(Items in a dataset)

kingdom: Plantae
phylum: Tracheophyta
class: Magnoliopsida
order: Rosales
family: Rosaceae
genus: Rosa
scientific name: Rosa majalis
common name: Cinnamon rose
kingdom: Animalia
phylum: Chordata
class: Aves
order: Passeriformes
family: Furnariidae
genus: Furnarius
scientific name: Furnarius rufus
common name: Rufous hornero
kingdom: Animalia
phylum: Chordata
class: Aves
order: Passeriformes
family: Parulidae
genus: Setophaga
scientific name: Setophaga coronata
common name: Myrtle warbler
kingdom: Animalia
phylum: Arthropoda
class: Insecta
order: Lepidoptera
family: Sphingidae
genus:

• Description of the task:
For each item, extract every classification line from kingdom through common name and copy each line verbatim.

• Response to the task:
kingdom: Plantae
phylum: Tracheophyta
class: Magnoliopsida
order: Rosales
family: Rosaceae
genus: Rosa
scientific name: Rosa majalis
common name: Cinnamon rose
kingdom: Animalia
phylum: Chordata
class: Aves
order: Passeriformes
family: Furnariidae
genus: Furnarius
scientific name: Furnarius rufus
common name: Rufous hornero
kingdom: Animalia
phylum: Chordata
class: Aves
order: Passeriformes
family: Parulidae
genus: Setophaga
scientific name: Setophaga coronata
common name: Myrtle warbler
kingdom: Animalia
phylum: Arthropoda
class: Insecta
order: Lepidoptera
family: Sphingidae
genus:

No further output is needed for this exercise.